Your answer should be the exact lines of the data below from the one containing "M1031,2199L1035,2207L1039,2205L1048,2219L1026,2233L1012,2210Z" through the one containing "M376,802L553,546"; please include nothing else.

((

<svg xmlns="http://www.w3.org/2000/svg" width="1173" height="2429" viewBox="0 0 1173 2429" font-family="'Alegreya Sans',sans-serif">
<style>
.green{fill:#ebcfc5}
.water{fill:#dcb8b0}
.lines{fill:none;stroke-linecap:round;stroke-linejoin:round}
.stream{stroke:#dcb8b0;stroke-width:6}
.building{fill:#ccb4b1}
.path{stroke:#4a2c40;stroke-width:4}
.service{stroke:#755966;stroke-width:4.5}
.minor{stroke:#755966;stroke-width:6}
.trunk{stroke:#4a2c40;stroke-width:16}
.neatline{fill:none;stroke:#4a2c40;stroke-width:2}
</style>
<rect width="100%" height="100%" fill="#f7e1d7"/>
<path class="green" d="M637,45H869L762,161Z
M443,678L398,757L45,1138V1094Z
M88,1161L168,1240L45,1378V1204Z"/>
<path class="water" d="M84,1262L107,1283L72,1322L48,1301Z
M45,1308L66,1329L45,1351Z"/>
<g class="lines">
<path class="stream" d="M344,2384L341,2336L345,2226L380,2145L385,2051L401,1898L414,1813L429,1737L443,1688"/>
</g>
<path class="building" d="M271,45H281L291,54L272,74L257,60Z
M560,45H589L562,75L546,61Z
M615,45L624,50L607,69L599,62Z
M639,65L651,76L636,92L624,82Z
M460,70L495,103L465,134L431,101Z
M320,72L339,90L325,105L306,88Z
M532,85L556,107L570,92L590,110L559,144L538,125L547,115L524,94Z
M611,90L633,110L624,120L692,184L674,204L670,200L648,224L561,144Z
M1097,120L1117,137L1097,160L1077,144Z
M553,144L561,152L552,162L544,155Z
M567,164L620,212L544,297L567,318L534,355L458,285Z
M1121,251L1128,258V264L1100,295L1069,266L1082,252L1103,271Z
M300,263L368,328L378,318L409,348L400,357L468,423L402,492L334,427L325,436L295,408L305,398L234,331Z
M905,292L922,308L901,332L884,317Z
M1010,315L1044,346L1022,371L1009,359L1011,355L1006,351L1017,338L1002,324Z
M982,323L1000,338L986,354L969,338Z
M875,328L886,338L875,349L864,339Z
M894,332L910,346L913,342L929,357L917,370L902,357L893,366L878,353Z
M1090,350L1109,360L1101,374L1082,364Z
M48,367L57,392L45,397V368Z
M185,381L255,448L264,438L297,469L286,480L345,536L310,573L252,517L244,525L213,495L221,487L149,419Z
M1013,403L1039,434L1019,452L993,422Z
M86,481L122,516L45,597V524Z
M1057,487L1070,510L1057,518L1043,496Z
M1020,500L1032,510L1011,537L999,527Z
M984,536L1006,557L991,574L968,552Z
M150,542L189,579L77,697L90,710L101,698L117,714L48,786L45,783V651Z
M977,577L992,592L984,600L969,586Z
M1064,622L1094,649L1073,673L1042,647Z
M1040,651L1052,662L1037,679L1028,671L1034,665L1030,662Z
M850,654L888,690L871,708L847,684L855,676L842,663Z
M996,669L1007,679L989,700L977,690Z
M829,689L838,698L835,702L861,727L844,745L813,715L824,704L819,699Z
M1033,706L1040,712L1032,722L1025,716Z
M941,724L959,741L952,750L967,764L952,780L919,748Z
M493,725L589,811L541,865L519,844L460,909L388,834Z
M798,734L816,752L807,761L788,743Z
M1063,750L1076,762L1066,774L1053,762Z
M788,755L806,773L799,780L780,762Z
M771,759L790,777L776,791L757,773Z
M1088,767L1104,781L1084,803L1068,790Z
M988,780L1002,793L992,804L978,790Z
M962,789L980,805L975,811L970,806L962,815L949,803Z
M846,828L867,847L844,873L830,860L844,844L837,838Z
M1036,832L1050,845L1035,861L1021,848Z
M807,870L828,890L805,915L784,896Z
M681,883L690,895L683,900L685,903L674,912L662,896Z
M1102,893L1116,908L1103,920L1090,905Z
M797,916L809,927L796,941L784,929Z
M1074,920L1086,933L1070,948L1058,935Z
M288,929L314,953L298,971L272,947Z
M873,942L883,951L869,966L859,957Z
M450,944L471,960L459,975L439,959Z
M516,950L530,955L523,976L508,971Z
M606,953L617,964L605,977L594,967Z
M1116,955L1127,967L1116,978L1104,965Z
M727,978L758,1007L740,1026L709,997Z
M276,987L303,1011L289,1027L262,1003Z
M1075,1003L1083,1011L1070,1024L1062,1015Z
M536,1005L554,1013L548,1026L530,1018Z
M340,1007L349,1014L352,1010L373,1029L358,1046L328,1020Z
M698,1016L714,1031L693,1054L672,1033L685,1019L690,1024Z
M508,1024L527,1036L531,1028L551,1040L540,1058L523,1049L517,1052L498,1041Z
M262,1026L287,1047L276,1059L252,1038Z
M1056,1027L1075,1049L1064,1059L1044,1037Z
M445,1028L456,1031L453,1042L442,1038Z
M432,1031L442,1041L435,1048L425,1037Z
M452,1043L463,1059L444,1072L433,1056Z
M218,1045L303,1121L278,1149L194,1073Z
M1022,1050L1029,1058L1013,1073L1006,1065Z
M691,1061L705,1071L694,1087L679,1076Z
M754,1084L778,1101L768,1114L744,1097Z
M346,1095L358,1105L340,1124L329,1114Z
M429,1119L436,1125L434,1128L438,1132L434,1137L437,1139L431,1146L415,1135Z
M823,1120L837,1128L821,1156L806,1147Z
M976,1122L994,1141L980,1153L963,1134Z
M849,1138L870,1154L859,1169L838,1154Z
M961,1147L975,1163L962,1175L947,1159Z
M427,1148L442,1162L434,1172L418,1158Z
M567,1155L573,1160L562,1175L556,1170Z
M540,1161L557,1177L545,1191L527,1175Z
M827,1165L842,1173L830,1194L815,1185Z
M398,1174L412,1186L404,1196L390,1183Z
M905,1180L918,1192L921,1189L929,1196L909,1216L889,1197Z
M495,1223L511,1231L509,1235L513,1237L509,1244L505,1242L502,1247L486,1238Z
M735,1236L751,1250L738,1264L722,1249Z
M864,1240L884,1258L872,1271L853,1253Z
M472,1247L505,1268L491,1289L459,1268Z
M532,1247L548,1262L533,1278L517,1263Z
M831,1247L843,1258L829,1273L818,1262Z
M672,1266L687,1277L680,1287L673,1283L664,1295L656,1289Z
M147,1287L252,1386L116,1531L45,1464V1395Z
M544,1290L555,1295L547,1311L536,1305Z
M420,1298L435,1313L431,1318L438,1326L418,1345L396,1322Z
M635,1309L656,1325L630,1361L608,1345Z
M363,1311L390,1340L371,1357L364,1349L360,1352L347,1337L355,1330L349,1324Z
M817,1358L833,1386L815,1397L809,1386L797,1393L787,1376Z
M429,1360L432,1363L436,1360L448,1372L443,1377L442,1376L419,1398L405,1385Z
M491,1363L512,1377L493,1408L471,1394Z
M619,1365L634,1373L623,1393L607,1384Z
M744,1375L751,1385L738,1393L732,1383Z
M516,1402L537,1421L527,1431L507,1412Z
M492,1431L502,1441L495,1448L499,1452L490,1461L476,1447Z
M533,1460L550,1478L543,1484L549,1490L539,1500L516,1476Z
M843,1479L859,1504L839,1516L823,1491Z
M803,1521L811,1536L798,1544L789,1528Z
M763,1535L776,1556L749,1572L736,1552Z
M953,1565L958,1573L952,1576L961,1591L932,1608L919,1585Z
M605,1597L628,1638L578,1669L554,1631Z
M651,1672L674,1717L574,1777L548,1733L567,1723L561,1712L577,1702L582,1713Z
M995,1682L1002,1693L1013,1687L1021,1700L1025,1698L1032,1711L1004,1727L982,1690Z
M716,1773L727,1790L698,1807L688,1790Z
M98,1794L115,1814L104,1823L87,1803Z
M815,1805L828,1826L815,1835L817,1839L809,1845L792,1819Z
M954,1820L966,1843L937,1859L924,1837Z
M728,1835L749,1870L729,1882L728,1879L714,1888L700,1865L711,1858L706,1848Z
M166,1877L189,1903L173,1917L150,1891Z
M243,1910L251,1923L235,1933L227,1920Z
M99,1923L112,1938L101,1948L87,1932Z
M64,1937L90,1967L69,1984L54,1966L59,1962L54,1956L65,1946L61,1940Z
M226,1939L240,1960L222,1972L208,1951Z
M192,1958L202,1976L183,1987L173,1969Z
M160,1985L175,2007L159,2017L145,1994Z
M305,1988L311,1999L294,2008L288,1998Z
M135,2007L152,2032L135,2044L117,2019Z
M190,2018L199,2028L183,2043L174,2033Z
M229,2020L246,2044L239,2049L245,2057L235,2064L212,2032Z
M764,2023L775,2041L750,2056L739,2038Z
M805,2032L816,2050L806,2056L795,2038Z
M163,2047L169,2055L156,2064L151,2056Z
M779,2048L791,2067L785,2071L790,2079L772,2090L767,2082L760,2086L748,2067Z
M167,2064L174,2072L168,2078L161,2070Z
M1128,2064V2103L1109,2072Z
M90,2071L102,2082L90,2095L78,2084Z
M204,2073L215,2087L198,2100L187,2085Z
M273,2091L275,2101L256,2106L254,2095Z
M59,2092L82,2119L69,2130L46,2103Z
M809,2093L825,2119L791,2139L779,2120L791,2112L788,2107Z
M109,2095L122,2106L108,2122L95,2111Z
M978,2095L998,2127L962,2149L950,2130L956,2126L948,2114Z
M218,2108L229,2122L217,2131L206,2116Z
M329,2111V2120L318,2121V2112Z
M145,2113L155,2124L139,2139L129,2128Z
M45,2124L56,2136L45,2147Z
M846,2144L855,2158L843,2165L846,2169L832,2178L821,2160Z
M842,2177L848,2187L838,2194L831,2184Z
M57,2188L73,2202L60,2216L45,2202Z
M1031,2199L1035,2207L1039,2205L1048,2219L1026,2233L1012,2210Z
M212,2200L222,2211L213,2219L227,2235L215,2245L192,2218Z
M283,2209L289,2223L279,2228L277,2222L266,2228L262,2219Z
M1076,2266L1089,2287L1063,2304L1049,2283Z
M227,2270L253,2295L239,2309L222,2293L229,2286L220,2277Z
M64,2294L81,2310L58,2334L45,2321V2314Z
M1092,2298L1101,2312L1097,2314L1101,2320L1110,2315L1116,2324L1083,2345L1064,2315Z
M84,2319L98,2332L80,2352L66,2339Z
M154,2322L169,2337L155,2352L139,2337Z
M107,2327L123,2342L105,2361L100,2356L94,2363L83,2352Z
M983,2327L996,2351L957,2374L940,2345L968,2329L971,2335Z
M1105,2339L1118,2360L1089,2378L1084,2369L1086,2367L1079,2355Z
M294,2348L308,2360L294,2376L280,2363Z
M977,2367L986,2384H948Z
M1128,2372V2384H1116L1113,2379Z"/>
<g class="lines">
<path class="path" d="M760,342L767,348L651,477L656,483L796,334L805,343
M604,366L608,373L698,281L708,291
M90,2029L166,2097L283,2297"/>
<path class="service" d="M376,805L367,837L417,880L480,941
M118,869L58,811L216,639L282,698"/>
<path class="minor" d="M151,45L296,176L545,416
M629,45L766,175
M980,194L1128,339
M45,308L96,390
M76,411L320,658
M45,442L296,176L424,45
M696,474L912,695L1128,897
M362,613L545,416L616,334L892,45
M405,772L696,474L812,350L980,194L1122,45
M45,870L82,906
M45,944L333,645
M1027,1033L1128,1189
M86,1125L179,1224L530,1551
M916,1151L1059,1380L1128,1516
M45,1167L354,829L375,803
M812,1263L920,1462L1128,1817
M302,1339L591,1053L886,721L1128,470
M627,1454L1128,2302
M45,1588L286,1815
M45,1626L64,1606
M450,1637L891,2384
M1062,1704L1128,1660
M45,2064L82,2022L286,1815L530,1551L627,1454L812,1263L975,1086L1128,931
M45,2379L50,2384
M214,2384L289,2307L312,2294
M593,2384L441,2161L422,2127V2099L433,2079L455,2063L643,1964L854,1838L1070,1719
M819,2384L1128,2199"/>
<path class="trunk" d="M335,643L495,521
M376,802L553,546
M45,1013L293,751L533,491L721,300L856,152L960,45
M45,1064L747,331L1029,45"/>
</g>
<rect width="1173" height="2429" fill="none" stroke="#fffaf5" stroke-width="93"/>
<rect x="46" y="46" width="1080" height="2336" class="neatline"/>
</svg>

))

REPLY:
M1031,2199L1035,2207L1039,2205L1048,2219L1026,2233L1012,2210Z
M212,2200L222,2211L213,2219L227,2235L215,2245L192,2218Z
M283,2209L289,2223L279,2228L277,2222L266,2228L262,2219Z
M1076,2266L1089,2287L1063,2304L1049,2283Z
M227,2270L253,2295L239,2309L222,2293L229,2286L220,2277Z
M64,2294L81,2310L58,2334L45,2321V2314Z
M1092,2298L1101,2312L1097,2314L1101,2320L1110,2315L1116,2324L1083,2345L1064,2315Z
M84,2319L98,2332L80,2352L66,2339Z
M154,2322L169,2337L155,2352L139,2337Z
M107,2327L123,2342L105,2361L100,2356L94,2363L83,2352Z
M983,2327L996,2351L957,2374L940,2345L968,2329L971,2335Z
M1105,2339L1118,2360L1089,2378L1084,2369L1086,2367L1079,2355Z
M294,2348L308,2360L294,2376L280,2363Z
M977,2367L986,2384H948Z
M1128,2372V2384H1116L1113,2379Z"/>
<g class="lines">
<path class="path" d="M760,342L767,348L651,477L656,483L796,334L805,343
M604,366L608,373L698,281L708,291
M90,2029L166,2097L283,2297"/>
<path class="service" d="M376,805L367,837L417,880L480,941
M118,869L58,811L216,639L282,698"/>
<path class="minor" d="M151,45L296,176L545,416
M629,45L766,175
M980,194L1128,339
M45,308L96,390
M76,411L320,658
M45,442L296,176L424,45
M696,474L912,695L1128,897
M362,613L545,416L616,334L892,45
M405,772L696,474L812,350L980,194L1122,45
M45,870L82,906
M45,944L333,645
M1027,1033L1128,1189
M86,1125L179,1224L530,1551
M916,1151L1059,1380L1128,1516
M45,1167L354,829L375,803
M812,1263L920,1462L1128,1817
M302,1339L591,1053L886,721L1128,470
M627,1454L1128,2302
M45,1588L286,1815
M45,1626L64,1606
M450,1637L891,2384
M1062,1704L1128,1660
M45,2064L82,2022L286,1815L530,1551L627,1454L812,1263L975,1086L1128,931
M45,2379L50,2384
M214,2384L289,2307L312,2294
M593,2384L441,2161L422,2127V2099L433,2079L455,2063L643,1964L854,1838L1070,1719
M819,2384L1128,2199"/>
<path class="trunk" d="M335,643L495,521
M376,802L553,546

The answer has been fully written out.